Cour des comptes : Le côté obscur reste

La résistance de la Banque centrale du Luxembourg (BCL) à un contrôle par la Cour des comptes reste en place – grâce aussi au Conseil d’État.

1375logo-luxembourg_02L’avis que le Conseil d’État vient d’émettre ce 7 juin sur une proposition de loi que l’alors députée libérale Anne Brasseur – depuis devenue présidente de l’Assemblée parlementaire du Conseil de l’Europe – avait déposée en décembre 2012 pourrait passer inaperçu. Mais en fait, il en dit long sur la culture du secret qui reste une des traditions les plus défendues par la place financière et la classe politique.

Il s’agit en fait d’un vieux litige entre la BCL et la Cour des comptes. En 2006, la commission parlementaire du contrôle de l’exécution budgétaire avait chargé la Cour des comptes de contrôler la BCL. À l’époque, les députés s’étaient inspirés d’un rapport analogue fait par la Cour des comptes française sur la Banque centrale de l’Hexagone. Mais les contrôleurs de la Cour des comptes grand-ducale s’étaient heurtés à un refus de la BCL. La BCL estimait en effet qu’elle ne se trouvait pas dans le « champ de contrôle » de la Cour et que par conséquent celle-ci n’était pas en droit de la contrôler. Une réponse que la Cour des comptes a à son tour commentée dans un avis en juin 2007 – où elle constate qu’il faudrait un changement à la loi de 1999 qui organise ses attributions. Cela afin de procéder enfin à l’extension du champ de contrôle, qui pourrait englober la BCL et d’autres institutions qui jusque-là lui échappent.

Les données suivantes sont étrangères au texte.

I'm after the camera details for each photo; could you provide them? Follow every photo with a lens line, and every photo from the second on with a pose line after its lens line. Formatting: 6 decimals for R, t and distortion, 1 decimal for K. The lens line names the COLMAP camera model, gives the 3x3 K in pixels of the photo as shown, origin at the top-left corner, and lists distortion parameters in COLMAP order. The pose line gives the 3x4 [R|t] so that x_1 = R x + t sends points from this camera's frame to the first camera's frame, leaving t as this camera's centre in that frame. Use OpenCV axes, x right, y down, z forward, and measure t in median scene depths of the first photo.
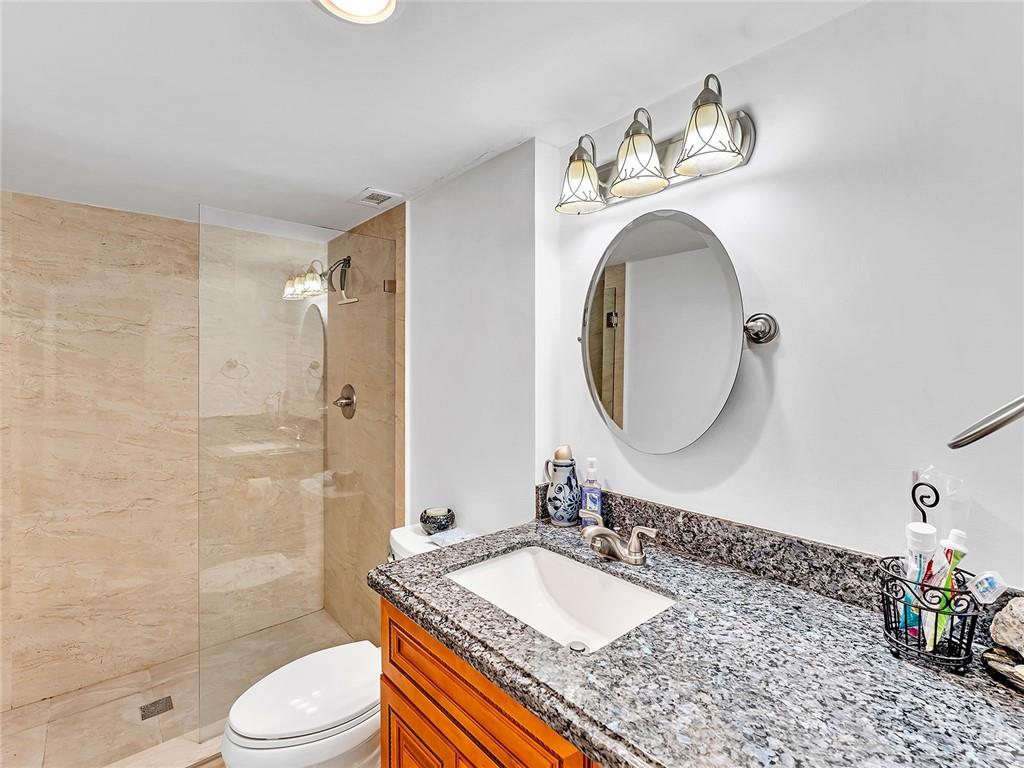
lens RADIAL K [[482.8, 0, 511.3], [0, 482.8, 374.4], [0, 0, 1]] dist [-0.006054, -0.000748]
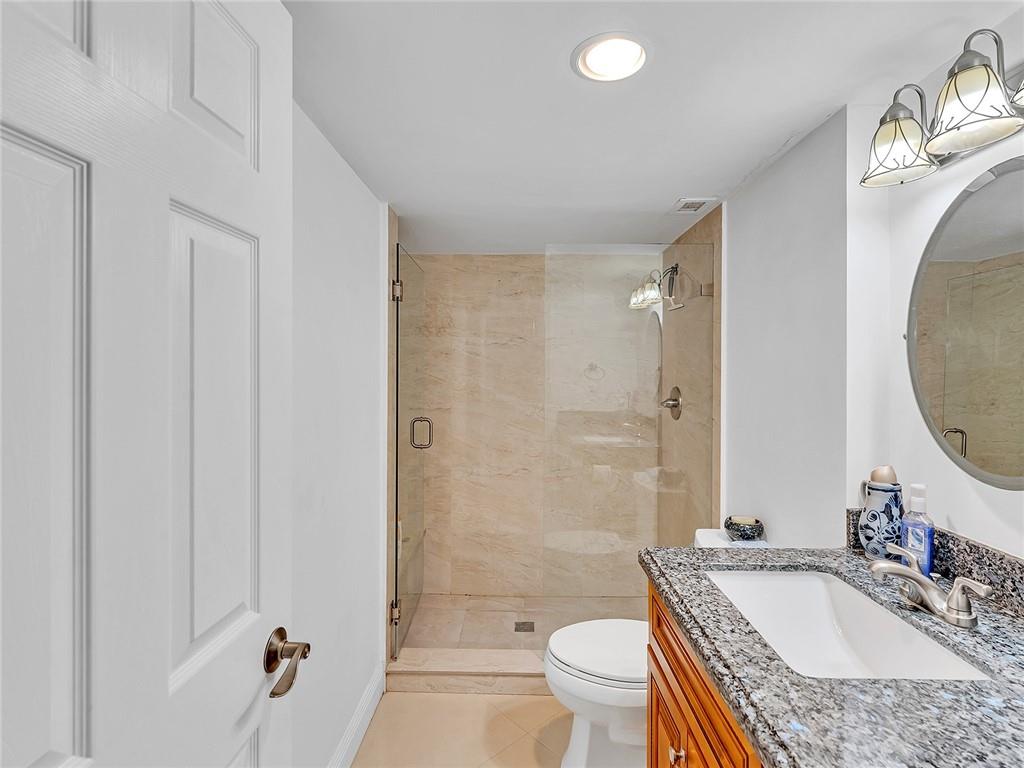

Pour comprendre pourquoi ce champ de contrôle connaît des limites, il faut remonter à l’avis du Conseil d’État sur la loi de 1999 – qui proposait ces restrictions, argumentant en outre que trop de contrôle risquerait de mener à un « blocage des services publics » d’un côté et de l’autre qu’il ne conviendrait pas de soumettre à la Cour des comptes le contrôle d’organismes qui de toute façon serait déjà « confié (…) à d’autres organismes publics ».

C’est aussi à cause de cette argumentation que la BCL a échappé à toute inspection jusqu’ici. Et ce malgré le fait que dans la plupart de nos pays voisins un tel contrôle est bel et bien pratiqué : en France, comme on l’a vu, mais aussi en Allemagne et même en Angleterre, de telles procédures sont de mise ou du moins en chantier. C’est pour en finir avec cette exception que la proposition de loi numéro 6509 avait été déposée par Anne Brasseur. Après le changement de gouvernement, ce papier n’a pas atterri dans les tiroirs, mais a été maintenu – avec même l’aval des conservateurs.

Extension du domaine du contrôle

Pourtant, il se pourrait que ce soit encore une fois le Conseil d’État qui freine les ardeurs des contrôleurs de la Cour des comptes et des parlementaires siégeant dans la commission du contrôle de l’exécution budgétaire. Car, s’il semble suivre en grande partie l’auteure de la proposition de loi, il émet quelques réserves sur des points de détail. Ainsi, le contrôle de la BCL par la Cour des comptes ne devrait en aucun cas être « redondant » avec ceux pratiqués par des auditeurs externes. En d’autres mots, la Cour des comptes ne devrait pas s’aventurer sur le terrain des « Big Four ». Et surtout, « la Cour des comptes devra en tout état de cause prendre en compte les spécificités et les contraintes des personnes morales de droit public soumises à son contrôle, comme par exemple les contraintes liées à la politique monétaire européenne s’imposant à la BCL ». Ce qui veut dire qu’elle n’aura pas le droit de fouiner dans la politique monétaire, qui est pourtant un des piliers de l’action de la BCL. C’est comme toujours : la transparence oui, mais pas trop.